The GDP advance estimate released is based on source data that are incomplete or subject to further revision by the source agency. The “second” estimate for the third quarter — based on more complete data — will be released on Nov. 29.
“The increase in real GDP reflected increases in consumer spending, private inventory investment, exports, state and local government spending, federal government spending and residential fixed investment that were partly offset by a decrease in nonresidential fixed investment,” the Bureau said in a news release. “Imports, which are a subtraction in the calculation of GDP, increased.”
The Bureau elaborated that the increase in consumer spending reflected increases in both services and goods. Compared to the second quarter, the acceleration in real GDP in the third quarter reflected accelerations in consumer spending, private inventory investment and federal government spending and upturns in exports and residential fixed investment. These movements were partly offset by a downturn in nonresidential fixed investment and a deceleration in state and local government spending. Imports turned up.
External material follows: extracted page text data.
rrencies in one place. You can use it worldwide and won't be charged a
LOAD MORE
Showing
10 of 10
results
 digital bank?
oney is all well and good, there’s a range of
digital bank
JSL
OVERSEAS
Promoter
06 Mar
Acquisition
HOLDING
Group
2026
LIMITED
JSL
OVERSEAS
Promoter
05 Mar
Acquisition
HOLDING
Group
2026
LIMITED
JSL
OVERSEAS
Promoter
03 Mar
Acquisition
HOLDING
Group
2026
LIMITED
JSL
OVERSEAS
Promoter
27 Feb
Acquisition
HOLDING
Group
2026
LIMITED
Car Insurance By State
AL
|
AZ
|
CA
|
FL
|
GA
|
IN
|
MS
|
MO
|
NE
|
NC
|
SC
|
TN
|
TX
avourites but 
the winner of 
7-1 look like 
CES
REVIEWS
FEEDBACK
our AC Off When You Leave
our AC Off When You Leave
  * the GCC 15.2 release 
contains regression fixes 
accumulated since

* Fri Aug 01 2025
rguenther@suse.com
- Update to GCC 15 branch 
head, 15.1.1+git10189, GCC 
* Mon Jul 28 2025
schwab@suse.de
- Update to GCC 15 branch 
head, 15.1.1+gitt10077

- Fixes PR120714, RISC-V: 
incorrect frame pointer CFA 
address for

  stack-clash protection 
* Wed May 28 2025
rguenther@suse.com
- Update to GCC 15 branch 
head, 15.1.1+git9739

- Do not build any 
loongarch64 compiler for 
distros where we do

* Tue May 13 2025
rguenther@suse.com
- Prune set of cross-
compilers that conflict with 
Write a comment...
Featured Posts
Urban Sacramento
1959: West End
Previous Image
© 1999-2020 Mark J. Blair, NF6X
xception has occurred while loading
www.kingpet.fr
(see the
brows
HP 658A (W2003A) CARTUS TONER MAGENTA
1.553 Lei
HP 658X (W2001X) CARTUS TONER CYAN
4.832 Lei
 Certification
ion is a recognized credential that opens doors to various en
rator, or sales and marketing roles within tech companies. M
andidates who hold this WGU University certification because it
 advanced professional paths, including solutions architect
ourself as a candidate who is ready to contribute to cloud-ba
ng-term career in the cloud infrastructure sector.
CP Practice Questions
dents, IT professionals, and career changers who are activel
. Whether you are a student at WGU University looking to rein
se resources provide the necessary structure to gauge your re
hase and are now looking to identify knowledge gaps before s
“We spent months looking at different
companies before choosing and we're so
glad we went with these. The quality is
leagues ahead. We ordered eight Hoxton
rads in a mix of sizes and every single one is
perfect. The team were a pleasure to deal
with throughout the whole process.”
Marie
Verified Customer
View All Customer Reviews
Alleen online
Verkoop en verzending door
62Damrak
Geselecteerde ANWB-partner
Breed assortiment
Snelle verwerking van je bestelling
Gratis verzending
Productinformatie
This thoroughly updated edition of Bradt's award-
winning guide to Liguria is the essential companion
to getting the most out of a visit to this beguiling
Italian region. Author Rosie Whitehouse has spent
The third quarter’s current dollar GDP increased 8.5% at an annual rate, dwarfing 2Q’s 3.8% increase.
The price index for gross domestic purchases increased 3.0% in the third quarter, compared with an increase of 1.4% in 2Q. The personal consumption expenditures (PCE) price index increased 2.9%, following 2Q’s 2.5% increase. Excluding food and energy prices, the PCE price index increased 2.4% in 3Q, compared with a 3.7% increase in 2Q.